Document excerpt START

Sherry Davis | Davis Produce Stand
Boiled Peanuts | Website
The Davis Produce Stand has been in the family for three generations. Sherry Davis continues the legacy offering travelers, tourists, commuters and locals one of Georgia’s favorite treats: boiled peanuts.
Peanuts are cooked for four to five hours then soaked in salt water for about one hour. How can you tell if they’re ready to eat?
“When they’ve sunk, that’s when they’re done,” Sherry says.
Tip: The best boiled peanuts are those made from raw or “green” peanuts, harvested June through September.
Ambos Seafood | Drew Ambos
Shrimp | Website
Many companies boast that they’ve been in business for two, three, four decades, and while those milestones are admirable, and certainly worth touting, the Ambos family is starting to count into the centuries! Their name has been associated with fresh, quality seafood for 150 years, starting with Henry Ambos sometime in the mid-1800s.

Document excerpt END
Provided material START

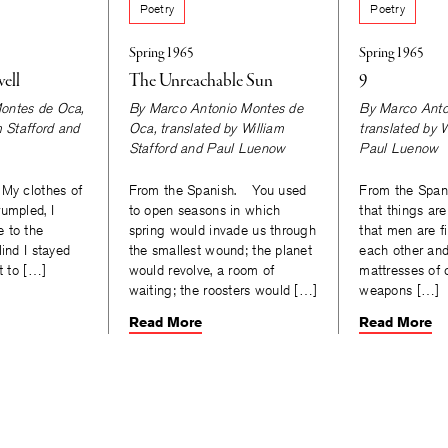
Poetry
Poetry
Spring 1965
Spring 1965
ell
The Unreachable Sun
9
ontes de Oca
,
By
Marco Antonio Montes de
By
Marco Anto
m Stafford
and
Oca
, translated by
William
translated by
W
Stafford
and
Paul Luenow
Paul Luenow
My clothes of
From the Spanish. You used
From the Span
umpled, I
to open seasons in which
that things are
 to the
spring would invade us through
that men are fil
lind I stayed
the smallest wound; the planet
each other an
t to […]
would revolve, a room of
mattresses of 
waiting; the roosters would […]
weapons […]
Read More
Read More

Provided material END
Provided material START

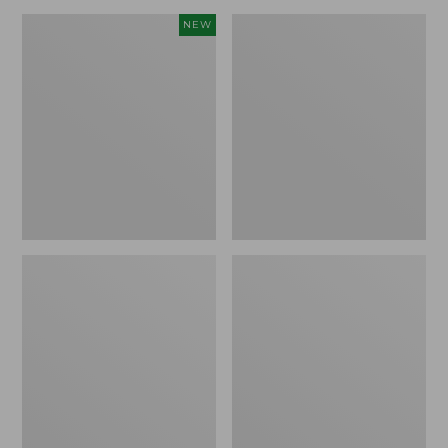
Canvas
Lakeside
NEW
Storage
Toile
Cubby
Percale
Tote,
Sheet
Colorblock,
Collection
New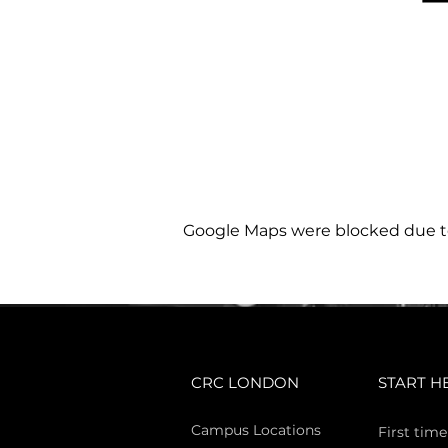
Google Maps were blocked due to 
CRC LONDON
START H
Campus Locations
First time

Provided material END

Continue the profiles of family food businesses from the last sentence shown.

Today, Drew Ambos and brother, Hal are the fifth generation to carry on the family legacy as seafood dealers. Their sales include domestic, wild-caught shrimp, a variety of fish, crab and oysters.
Seafood? Georgia? Aren’t they known for peaches and peanuts? Might be time to expand the horizons!
“Shrimp is Georgia’s most valuable seafood crop, with an estimated value of 10 million dollars,” says Drew.
Trivia: What happens to the jellyfish that often get caught up in the Ambos fishing nets? They’re dried, preserved and shipped to the Far East for consumption.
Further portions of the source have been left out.